··· SELECTED PASSAGE
Monday, December 28, 2009

Currency and Reintegration With Nature

Non-differentiation, differentiation, dissociation, reintegration. These four steps come up again and again in disciplines as diverse psychology, semiotics, philosophy, ecology, and evolution among others. Spiritual teachings from many cultures describe the ONE slowly breaking into MANY, only to ultimately return to the ONE.

There have been three major economic eras (with a fourth emerging now): hunter-gatherer, agrarian, industrial, and now information. Since we are at the beginning of the information age, it might be useful to have a sense of how our economics will change in the coming years. One lens we have been using in the metacurrency world to look at this question has been mapping these four eras to the aforementioned four steps.

Hunter-gatherers might be considered non-differentiated since their main source of economic well-being was derived primarily from Nature (or land) directly. In the Agrarian Age, labor was mixed with land to produce more food, permanent shelter, domesticated animals, etc. By mixing our labor with the land, the land was able to support a much larger population. During this time we begin to see a clear differentiation of human world from the rest of Nature as well as the emergence of written language. In the Industrial Age, the primary mode of production was capital. Capital is the stuff from which other stuff is made (tools, factories, and ultimately money). While we certainly used tools in the two previous eras, the drive to control the means of production was not the primary economic engine. And, it is no coincidence that the human world became almost completely dissociated from Nature during this era. Before we get into how the information age portends a reintegration of the human and natural worlds, let’s take a quick look at one trait that makes the human species unique on the planet.
······
*TASK A:* For each statement, answer yes or no on whether the post on currency and nature supports it, and quote the words that decide it: (i) hunter-gatherers drew their economic well-being mainly from Nature directly; (ii) written language emerged in the Industrial Age; (iii) tools were not used before the Industrial Age.
*TASK B:* According to the post on currency and nature, what was the primary mode of production in the Industrial Age?
The material after this point comes from a different source than the post on currency and nature.
··· DATA BELOW
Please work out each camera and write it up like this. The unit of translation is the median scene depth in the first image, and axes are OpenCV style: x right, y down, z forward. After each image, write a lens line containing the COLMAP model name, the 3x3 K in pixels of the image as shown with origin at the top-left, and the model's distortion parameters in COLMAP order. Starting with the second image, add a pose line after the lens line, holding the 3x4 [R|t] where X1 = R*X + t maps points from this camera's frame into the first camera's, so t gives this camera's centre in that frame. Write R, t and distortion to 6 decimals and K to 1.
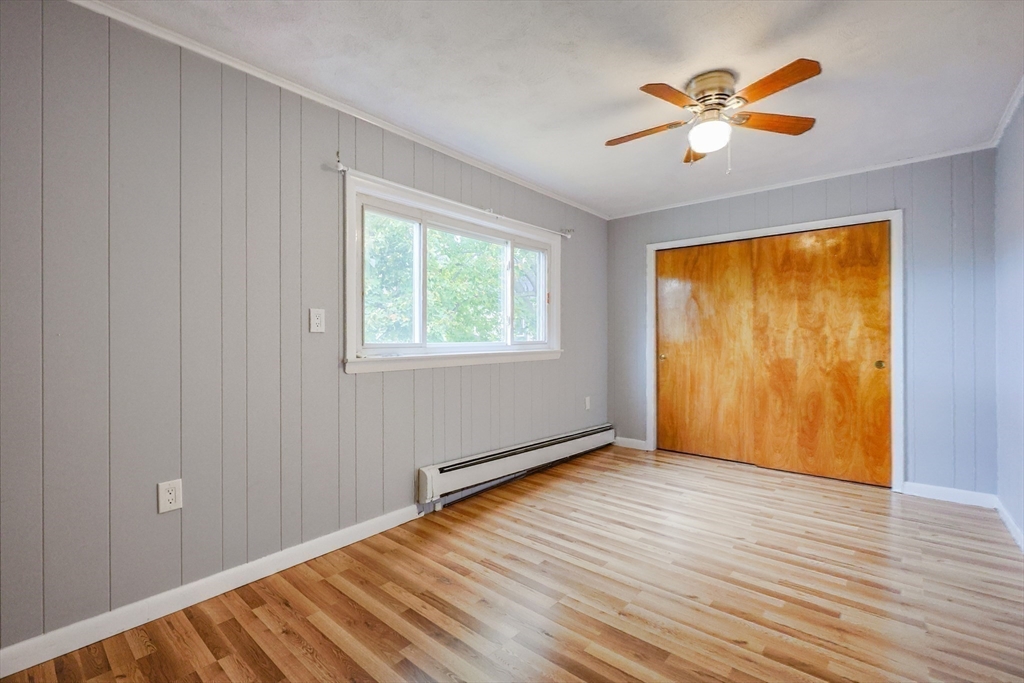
lens RADIAL K [[439.1, 0, 510.3], [0, 439.1, 343.2], [0, 0, 1]] dist [0.000531, 0.000163]
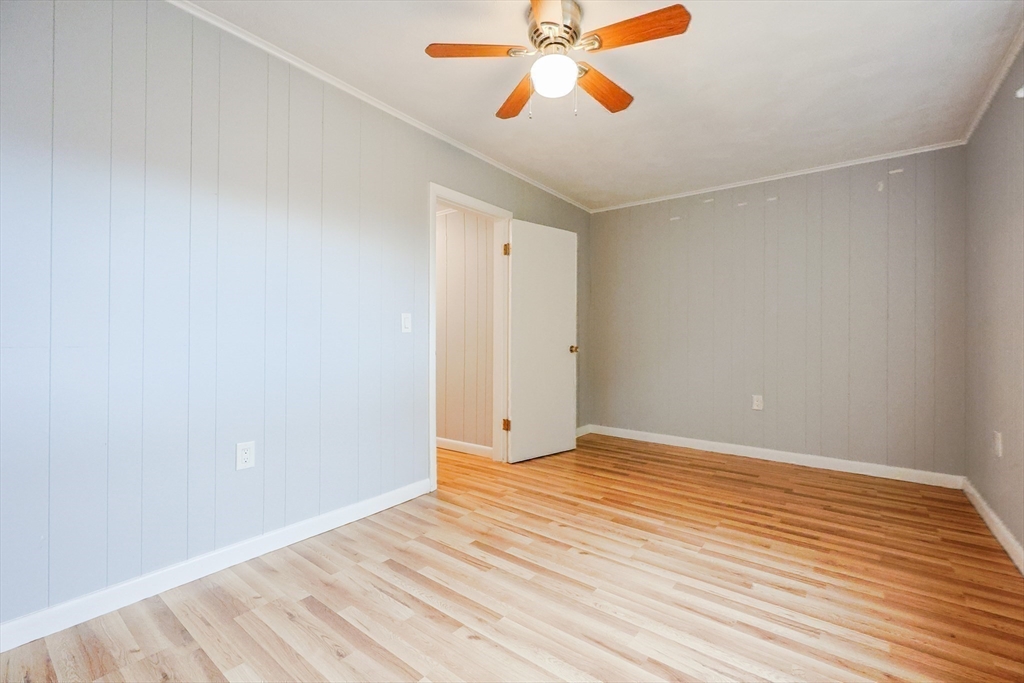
······
*YOUR SOLUTION A:*
(i) Yes: "their main source of economic well-being was derived primarily from Nature (or land) directly."
(ii) No: "In the Agrarian Age, labor was mixed with land" and "During this time we begin to see a clear differentiation of human world from the rest of Nature as well as the emergence of written language."
(iii) No: "While we certainly used tools in the two previous eras"

*YOUR SOLUTION B:* Capital.